Cannot scrape 404 page

Trying to scrape information from a product page to know if a particular stocked item is no longer in stock. Easily done with a page if it says out of stock, or similar...

Trouble happens when the product URL is no longer active and throws a 404 error page. I thought it would have been easy - just scrape the text on the 404 page.... but you cant.

You cant scrape the page of any information if the page is a 404 page. No txt, no image, no HTML, no elements, no nothing. webscraper just closes.

Data preview works perfectly fine when you are in the 404 page making the selectors but once you scrape it, it closes without collecting the data. I tested this on multiple sites and multiple URLs. It happens any 404 page, whether its a redirect to a 404 error page or just a standard 404 on the same URL

test any URL that throws a 404 error page to see.
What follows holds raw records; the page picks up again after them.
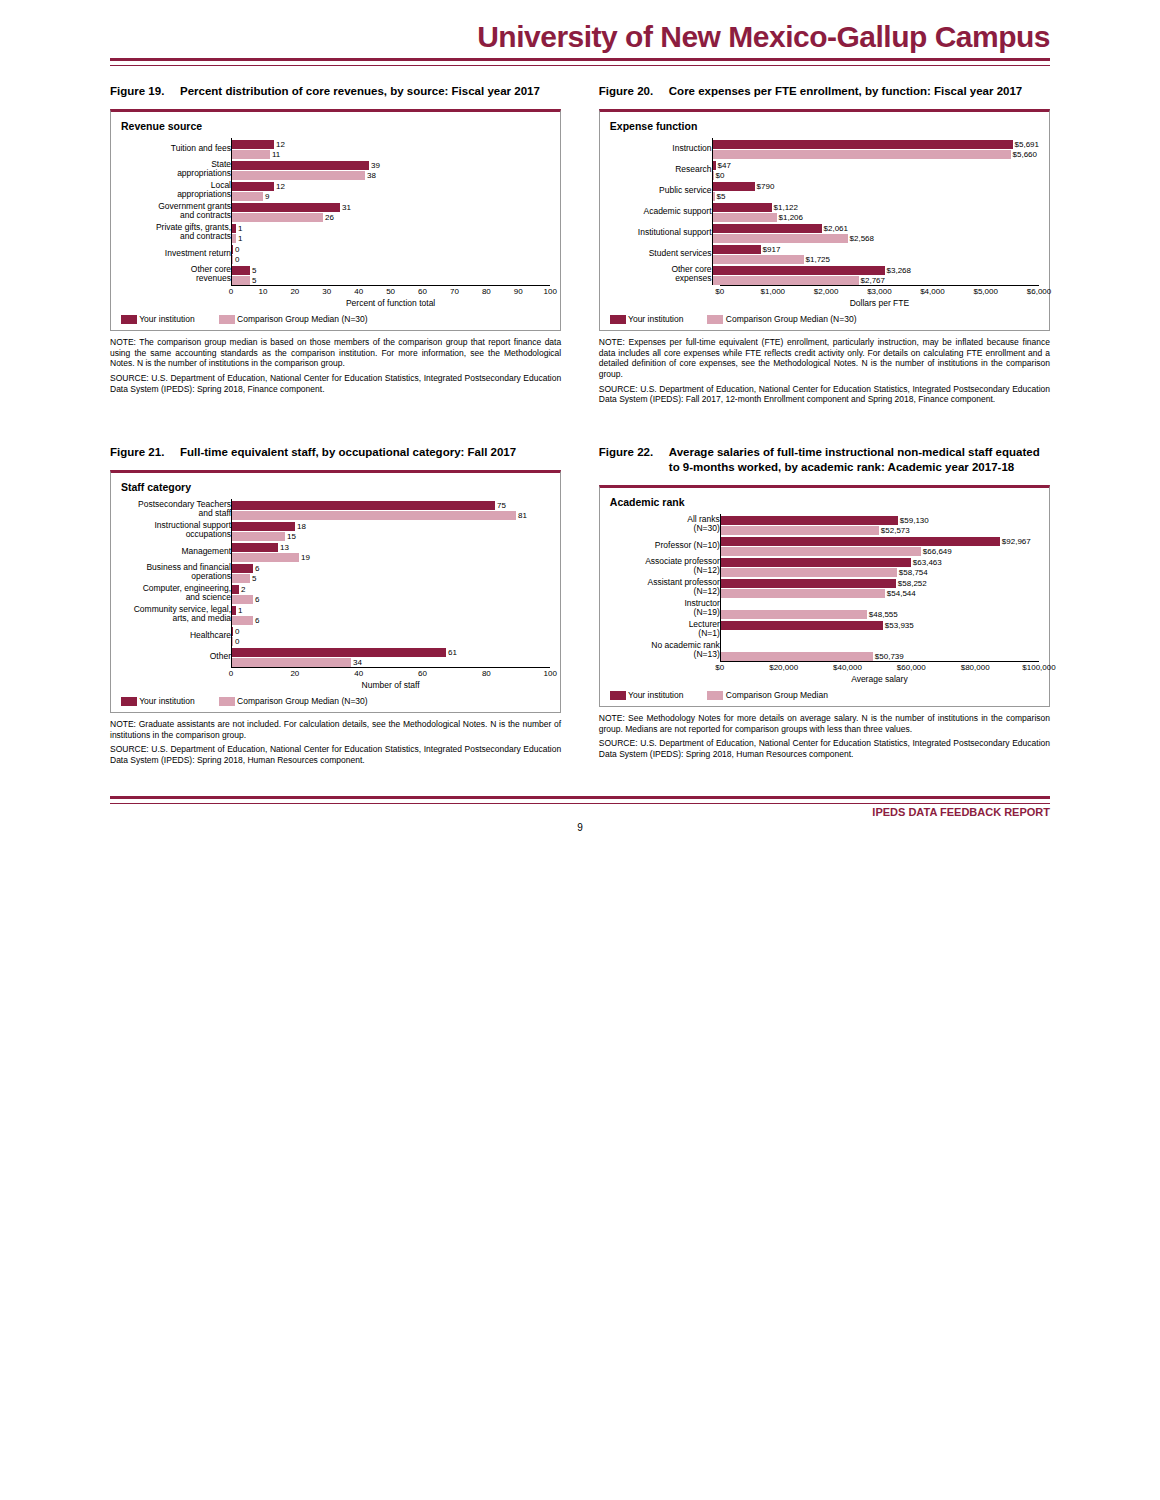University of New Mexico-Gallup Campus
Figure 19. Percent distribution of core revenues, by source: Fiscal year 2017
Revenue source
| Tuition and fees | 12 11 |
| State appropriations | 39 38 |
| Local appropriations | 12 9 |
| Government grants and contracts | 31 26 |
| Private gifts, grants, and contracts | 1 1 |
| Investment return | 0 0 |
| Other core revenues | 5 5 |
0 10 20 30 40 50 60 70 80 90 100
Percent of function total
Your institution Comparison Group Median (N=30)
NOTE: The comparison group median is based on those members of the comparison group that report finance data using the same accounting standards as the comparison institution. For more information, see the Methodological Notes. N is the number of institutions in the comparison group. SOURCE: U.S. Department of Education, National Center for Education Statistics, Integrated Postsecondary Education Data System (IPEDS): Spring 2018, Finance component.
Figure 20. Core expenses per FTE enrollment, by function: Fiscal year 2017
Expense function
| Instruction | $5,691 $5,660 |
| Research | $47 $0 |
| Public service | $790 $5 |
| Academic support | $1,122 $1,206 |
| Institutional support | $2,061 $2,568 |
| Student services | $917 $1,725 |
| Other core expenses | $3,268 $2,767 |
$0 $1,000 $2,000 $3,000 $4,000 $5,000 $6,000
Dollars per FTE
Your institution Comparison Group Median (N=30)
NOTE: Expenses per full-time equivalent (FTE) enrollment, particularly instruction, may be inflated because finance data includes all core expenses while FTE reflects credit activity only. For details on calculating FTE enrollment and a detailed definition of core expenses, see the Methodological Notes. N is the number of institutions in the comparison group. SOURCE: U.S. Department of Education, National Center for Education Statistics, Integrated Postsecondary Education Data System (IPEDS): Fall 2017, 12-month Enrollment component and Spring 2018, Finance component.
Figure 21. Full-time equivalent staff, by occupational category: Fall 2017
Staff category
| Postsecondary Teachers and staff | 75 81 |
| Instructional support occupations | 18 15 |
| Management | 13 19 |
| Business and financial operations | 6 5 |
| Computer, engineering, and science | 2 6 |
| Community service, legal, arts, and media | 1 6 |
| Healthcare | 0 0 |
| Other | 61 34 |
0 20 40 60 80 100
Number of staff
Your institution Comparison Group Median (N=30)
NOTE: Graduate assistants are not included. For calculation details, see the Methodological Notes. N is the number of institutions in the comparison group. SOURCE: U.S. Department of Education, National Center for Education Statistics, Integrated Postsecondary Education Data System (IPEDS): Spring 2018, Human Resources component.
Figure 22. Average salaries of full-time instructional non-medical staff equated to 9-months worked, by academic rank: Academic year 2017-18
Academic rank
| All ranks (N=30) | $59,130 $52,573 |
| Professor (N=10) | $92,967 $66,649 |
| Associate professor (N=12) | $63,463 $58,754 |
| Assistant professor (N=12) | $58,252 $54,544 |
| Instructor (N=19) | $48,555 |
| Lecturer (N=1) | $53,935 |
| No academic rank (N=13) | $50,739 |
$0 $20,000 $40,000 $60,000 $80,000 $100,000
Average salary
Your institution Comparison Group Median
NOTE: See Methodology Notes for more details on average salary. N is the number of institutions in the comparison group. Medians are not reported for comparison groups with less than three values. SOURCE: U.S. Department of Education, National Center for Education Statistics, Integrated Postsecondary Education Data System (IPEDS): Spring 2018, Human Resources component.
IPEDS DATA FEEDBACK REPORT
9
Would love some feedback on this
I am scraping data from in particular

Heres a quick demo sitemap:

Really sad this didn't get any attention, not even one reply, using it for the same purpose but yet the web scrapper seems to be skipping 404 pages even though there's the title and some keywords to scrape.

Yea, it was a little disheartening not getting a response for the help i needed back then. I never did find a way to fix the 404 issue.
By memory, I think I found an alternative way of scraping the data I wanted.
I had been scraping eBay and I found that they had different URL's to get to the same product page. One of the URL's would go to 404 if it was unlisted or a deleted item (causing the issue which made me start this post) but I found another URL to the same product item that actually showed the product page as unlisted or removed etc... So this worked for me.

It never fixed the 404 issue, but in my case for eBay I found a way around it.

1 Like

Managed to find a forked version of this tool which shows 404 page errors called Web Scraper Plus although the problem is that the forked tool doesn't show the start url so I don't know what url is giving the 404 error.